WORK ORDER 1:
Please write out the rows below, starting with the line that contains "Output key: every" and going on through the last of the rows, keeping every line as it stands. Leave the pictures out.

──────── SOURCE PASSAGE ────────

The irregularly located AQ monitoring stations (cyan circles) and the weather grid centres (red ‘+’ symbols). Station named ‘Corte de Cortesi’ is marked as a red circle.).

Fig. 5
figure 5

Daily 2 m temperature time series (WE_temp_2m) from 2016 to 2021 for the monitoring station named ‘Corte De Cortesi’ (see red point in Fig. 4).

Emissions

This section describes the harmonisation process for the EM variables summarised in Table 9. The data about EM are from the CAMS datasets with a monthly temporal resolution and on a regular grid. As done for the WE variables, we performed a two-step transformation process to create daily emission time series. In the first step, we use the same IDW approach described for WE variables to compute emission values related to each monitoring station with monthly resolution. In the second step, we use spline interpolation techniques to convert the series to the same daily temporal resolution. To avoid oscillations, overshoots, edge effects and negative values, we use piecewise cubic Hermite interpolating polynomials (PCHIP)32. As discussed in more detail in the Technical validation Section, this method interpolates the data smoothly, while retaining the data’s shape and monotonicity.

Table 9 Pollutant EM variables [mg/m2] present in the Agrimonia dataset with daily temporal resolution. For each EM variable we use IDW function as spatial transformation and PCHIP interpolation function to transform form monthly to daily temporal resolution. More detail on the transformation process can be found in the metadata file named ‘Metadata_Agrimonia.csv’ available with Agrimonia dataset6.

Livestock

In this section, we describe the harmonisation process for the LI variables summarised in Table 10. The data related to the livestock sector are retrieved from the BDN dataset, which provides the number of bovines and swine aggregated at the municipality level. The BDN dataset is updated every six months, in June and in December. As a result, for each municipality, a time series of 12 values are available. Each AQ station is associated with the time series of the municipality to which it belongs, see Fig. 6 for swine and bovines. Due to the particular municipality shape, the station named ‘Vallelaghi_T1191A’ is within a municipality whose centroid is outside of the considered augmented domain, therefore the value of the closest municipality in the area considered is taken.

Table 10 LI variables in the Agrimonia dataset with daily temporal resolution. Information on the number of swine and bovines is expressed as a density with respect to the municipal area: number/km2. More detail on the transformation process can be found in the metadata file named ‘Metadata_Agrimonia.csv’ available with Agrimonia dataset6.

──────── RECORDS TO PROCESS ────────

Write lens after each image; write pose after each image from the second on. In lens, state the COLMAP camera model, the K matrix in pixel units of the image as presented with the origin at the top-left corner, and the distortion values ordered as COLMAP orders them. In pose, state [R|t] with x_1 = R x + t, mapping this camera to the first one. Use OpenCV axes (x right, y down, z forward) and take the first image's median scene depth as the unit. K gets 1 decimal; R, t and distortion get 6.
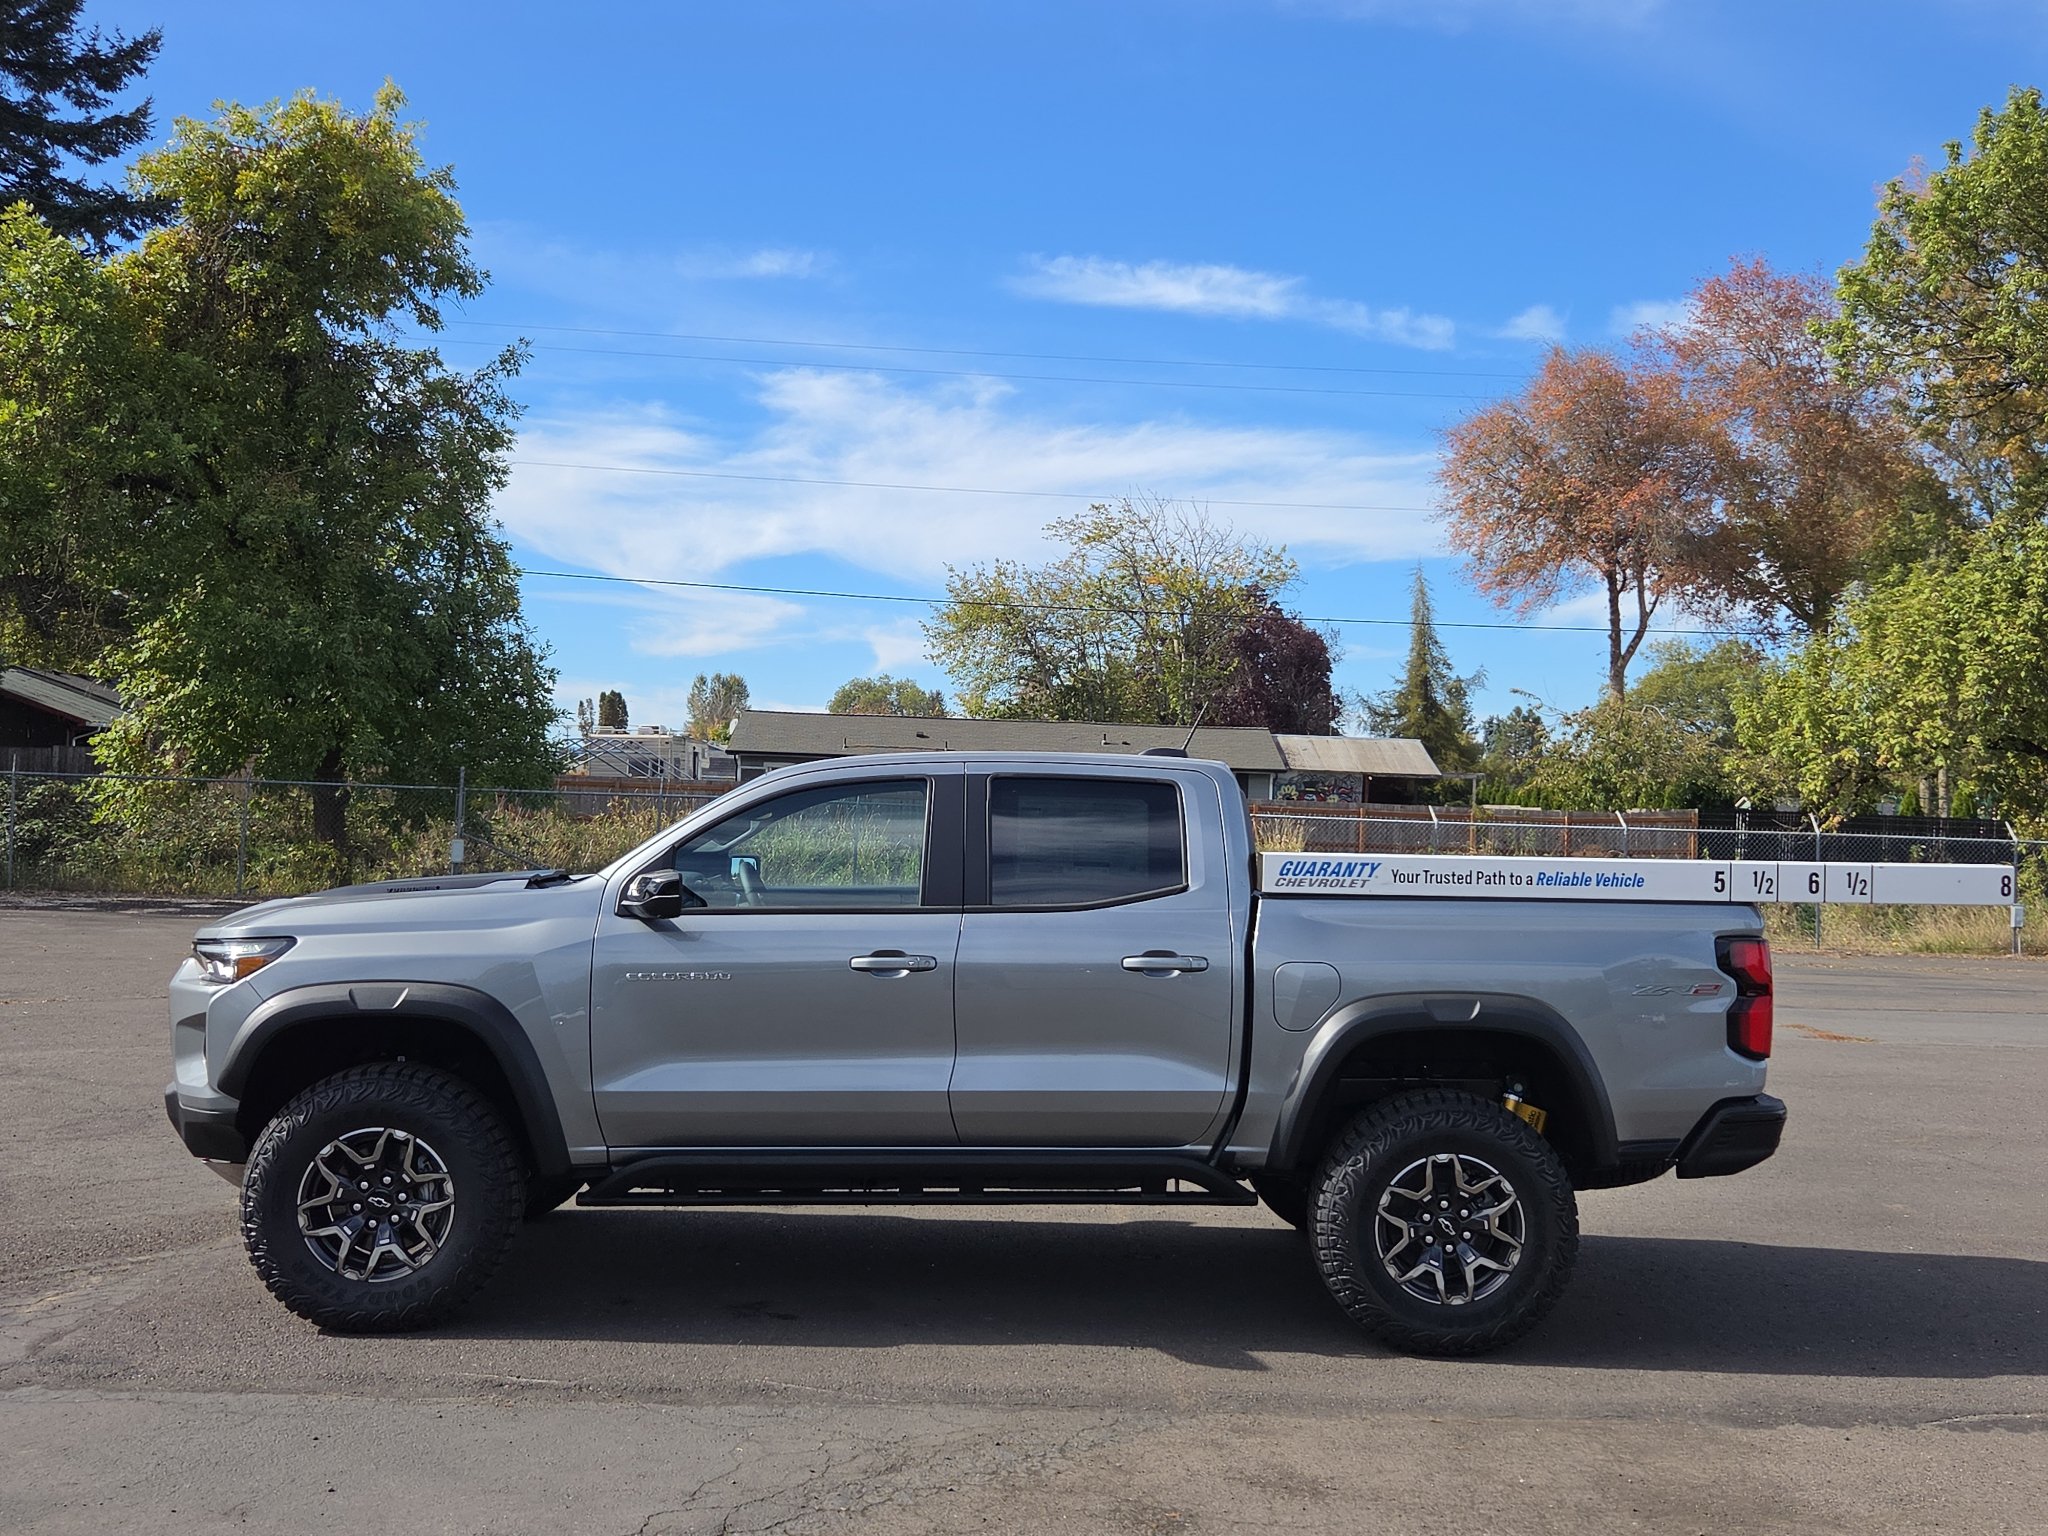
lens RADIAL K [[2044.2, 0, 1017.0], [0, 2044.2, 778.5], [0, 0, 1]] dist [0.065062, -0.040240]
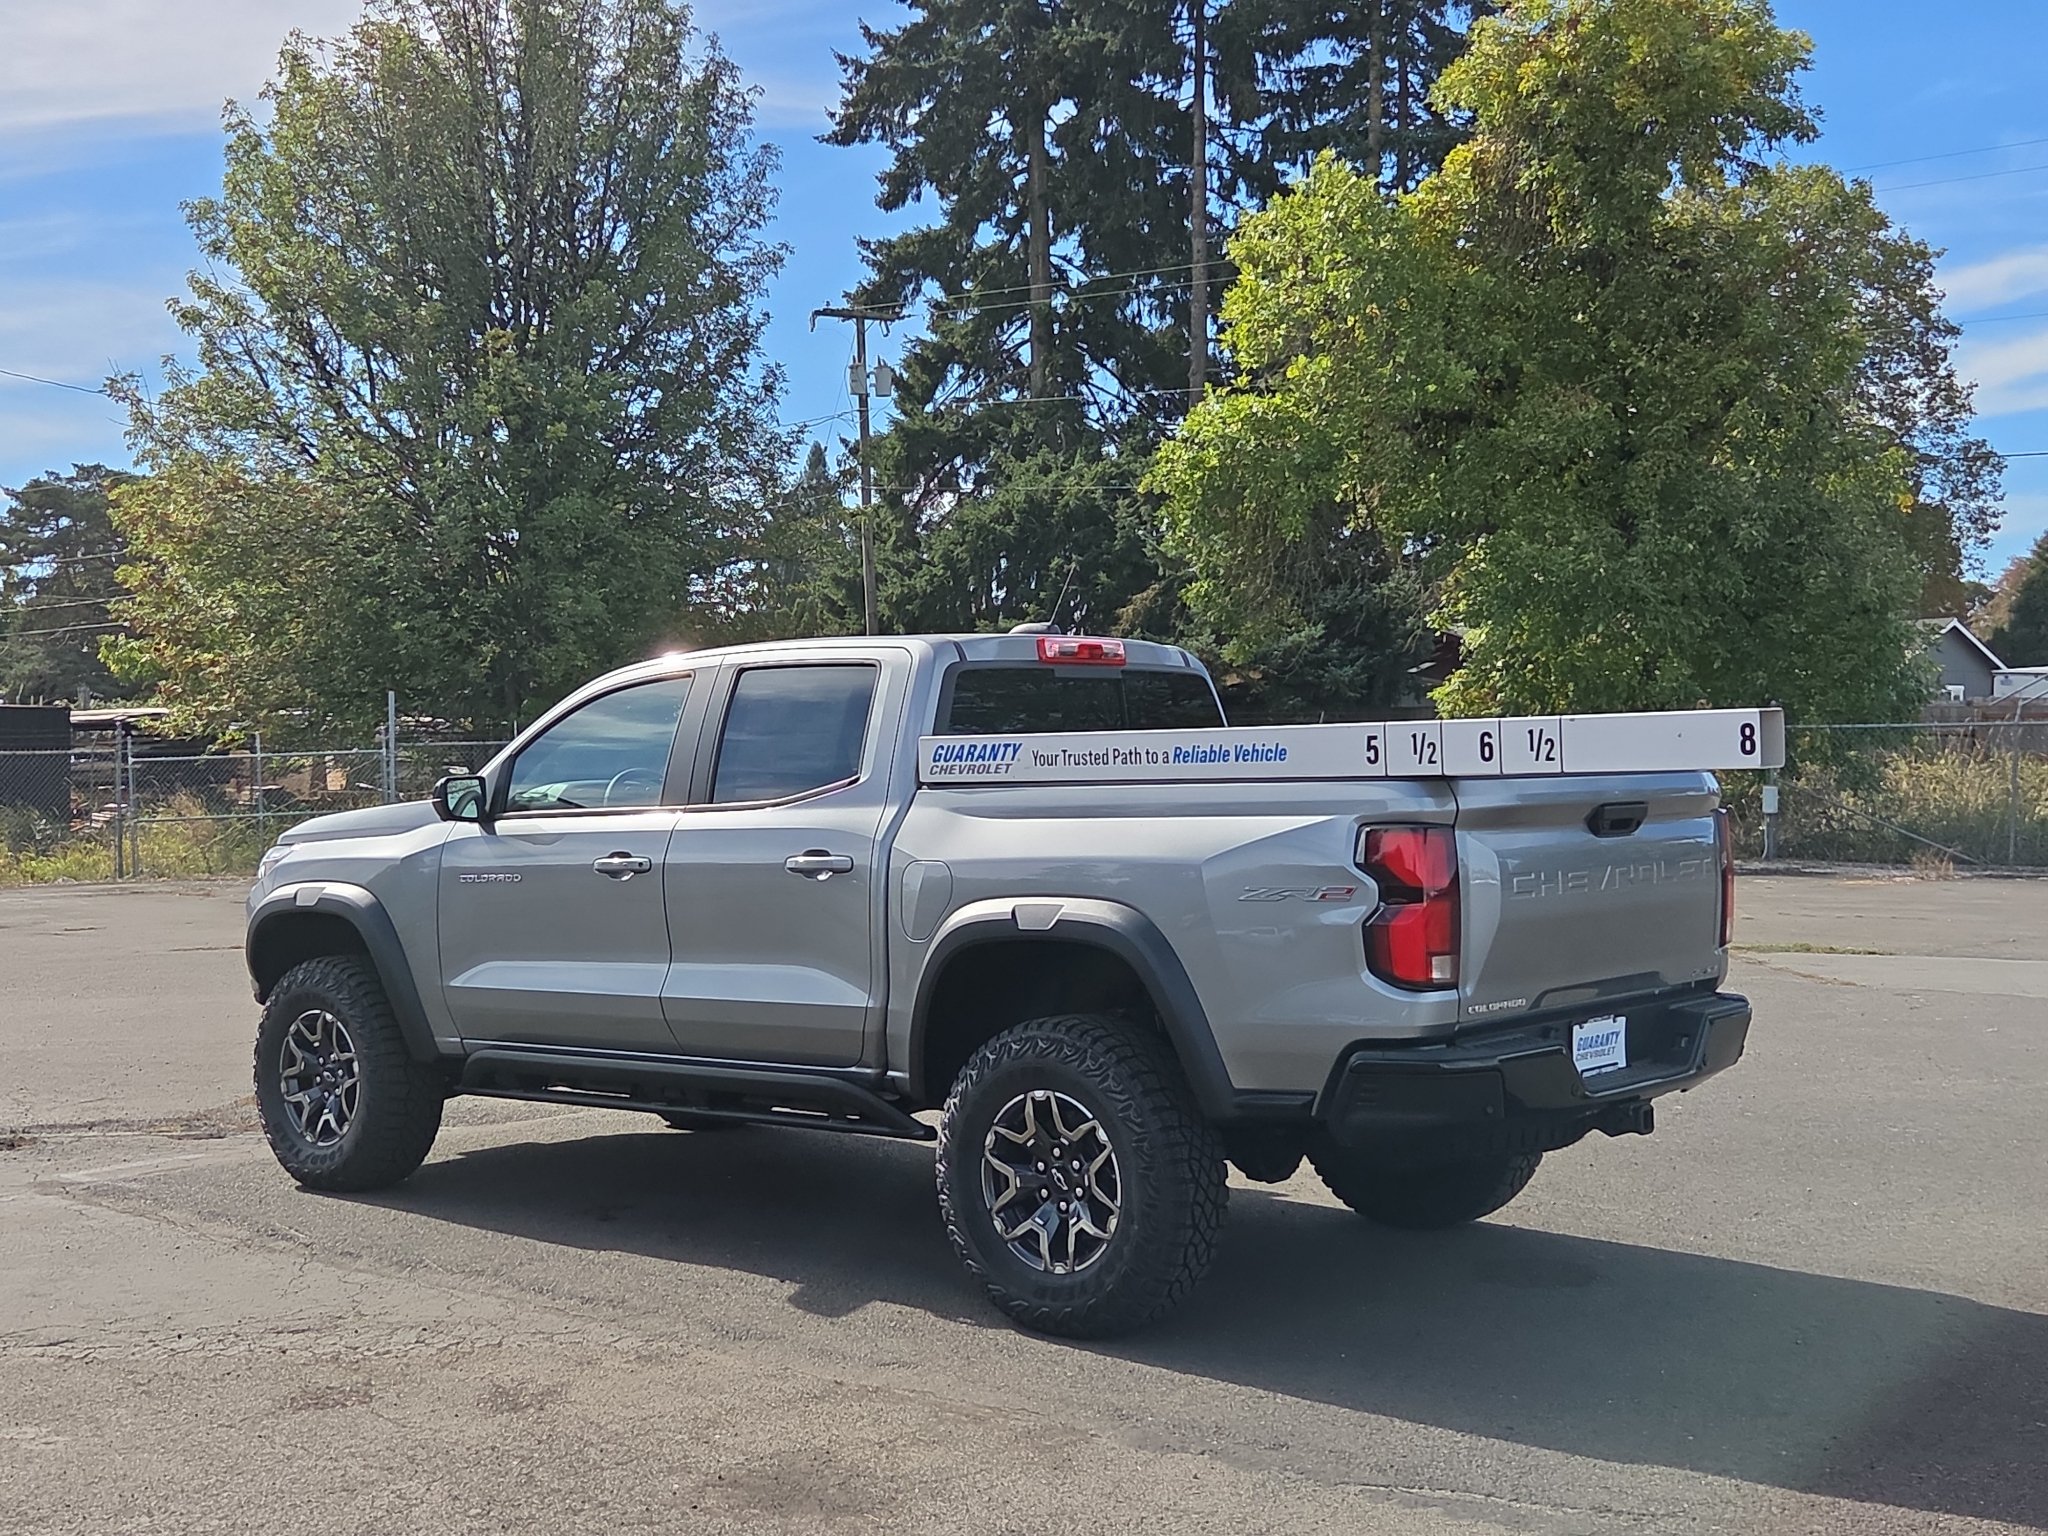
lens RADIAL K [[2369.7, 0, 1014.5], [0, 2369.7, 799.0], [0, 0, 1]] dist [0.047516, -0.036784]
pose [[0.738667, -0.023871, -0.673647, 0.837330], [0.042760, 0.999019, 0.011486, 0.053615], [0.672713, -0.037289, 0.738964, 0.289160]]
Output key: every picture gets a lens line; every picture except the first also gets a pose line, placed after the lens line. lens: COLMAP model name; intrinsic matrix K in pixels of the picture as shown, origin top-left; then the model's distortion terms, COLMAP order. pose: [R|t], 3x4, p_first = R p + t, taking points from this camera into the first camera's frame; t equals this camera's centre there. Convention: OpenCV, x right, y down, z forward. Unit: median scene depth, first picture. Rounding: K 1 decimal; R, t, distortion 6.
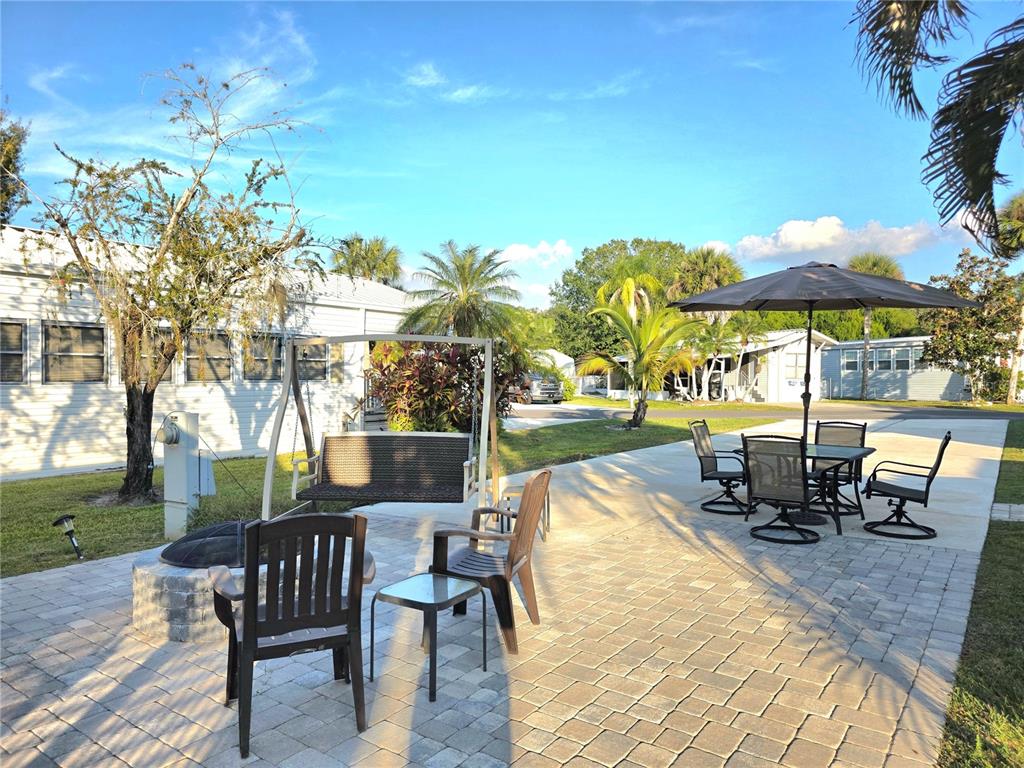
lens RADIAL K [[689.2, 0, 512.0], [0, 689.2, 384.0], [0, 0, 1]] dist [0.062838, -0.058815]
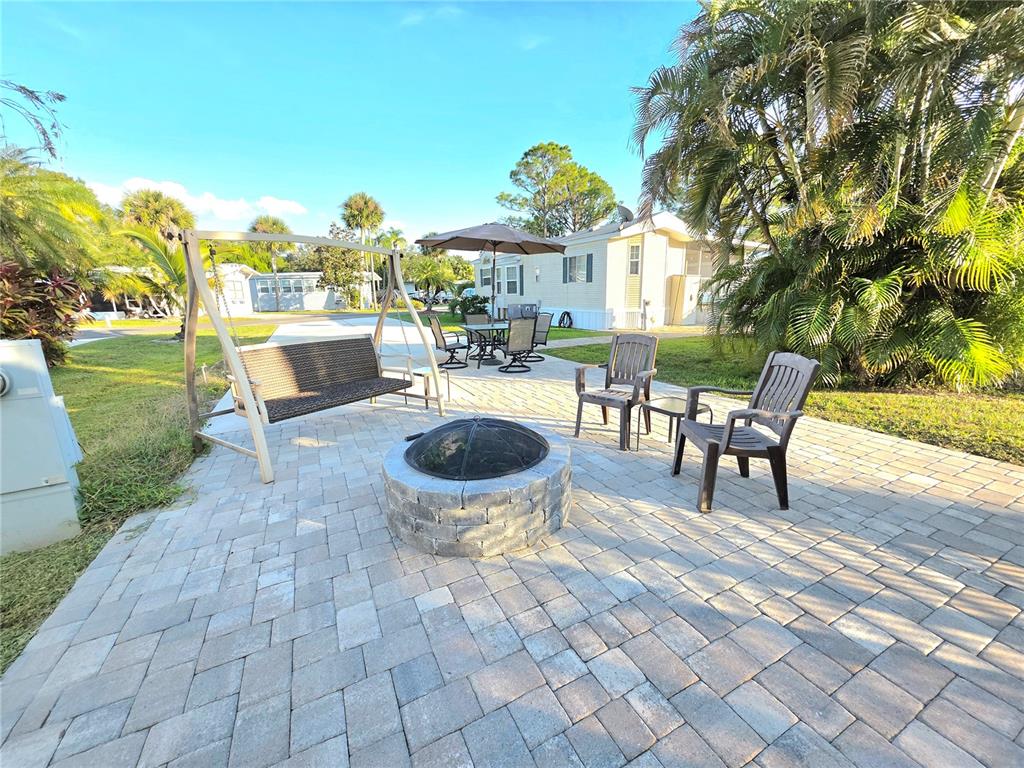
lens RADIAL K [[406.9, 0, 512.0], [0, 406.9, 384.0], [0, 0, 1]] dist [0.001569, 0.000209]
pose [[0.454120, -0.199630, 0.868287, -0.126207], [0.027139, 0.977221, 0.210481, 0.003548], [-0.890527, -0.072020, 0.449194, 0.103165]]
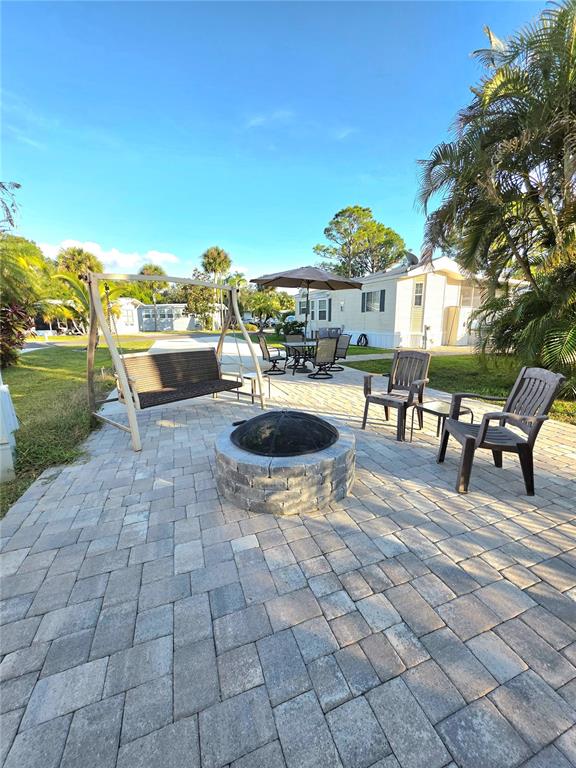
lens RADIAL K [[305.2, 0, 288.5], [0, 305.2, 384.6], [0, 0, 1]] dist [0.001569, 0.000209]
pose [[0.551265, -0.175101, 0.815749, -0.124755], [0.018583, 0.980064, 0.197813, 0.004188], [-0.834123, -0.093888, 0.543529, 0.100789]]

────────

WORK ORDER 2:
Give again the part of the Agrimonia dataset passage above, starting with "The irregularly located" and going on through "a red circle.).", word for word.

ANSWER SECTION 1:
Output key: every picture gets a lens line; every picture except the first also gets a pose line, placed after the lens line. lens: COLMAP model name; intrinsic matrix K in pixels of the picture as shown, origin top-left; then the model's distortion terms, COLMAP order. pose: [R|t], 3x4, p_first = R p + t, taking points from this camera into the first camera's frame; t equals this camera's centre there. Convention: OpenCV, x right, y down, z forward. Unit: median scene depth, first picture. Rounding: K 1 decimal; R, t, distortion 6.
lens RADIAL K [[689.2, 0, 512.0], [0, 689.2, 384.0], [0, 0, 1]] dist [0.062838, -0.058815]
lens RADIAL K [[406.9, 0, 512.0], [0, 406.9, 384.0], [0, 0, 1]] dist [0.001569, 0.000209]
pose [[0.454120, -0.199630, 0.868287, -0.126207], [0.027139, 0.977221, 0.210481, 0.003548], [-0.890527, -0.072020, 0.449194, 0.103165]]
lens RADIAL K [[305.2, 0, 288.5], [0, 305.2, 384.6], [0, 0, 1]] dist [0.001569, 0.000209]
pose [[0.551265, -0.175101, 0.815749, -0.124755], [0.018583, 0.980064, 0.197813, 0.004188], [-0.834123, -0.093888, 0.543529, 0.100789]]

ANSWER SECTION 2:
The irregularly located AQ monitoring stations (cyan circles) and the weather grid centres (red ‘+’ symbols). Station named ‘Corte de Cortesi’ is marked as a red circle.).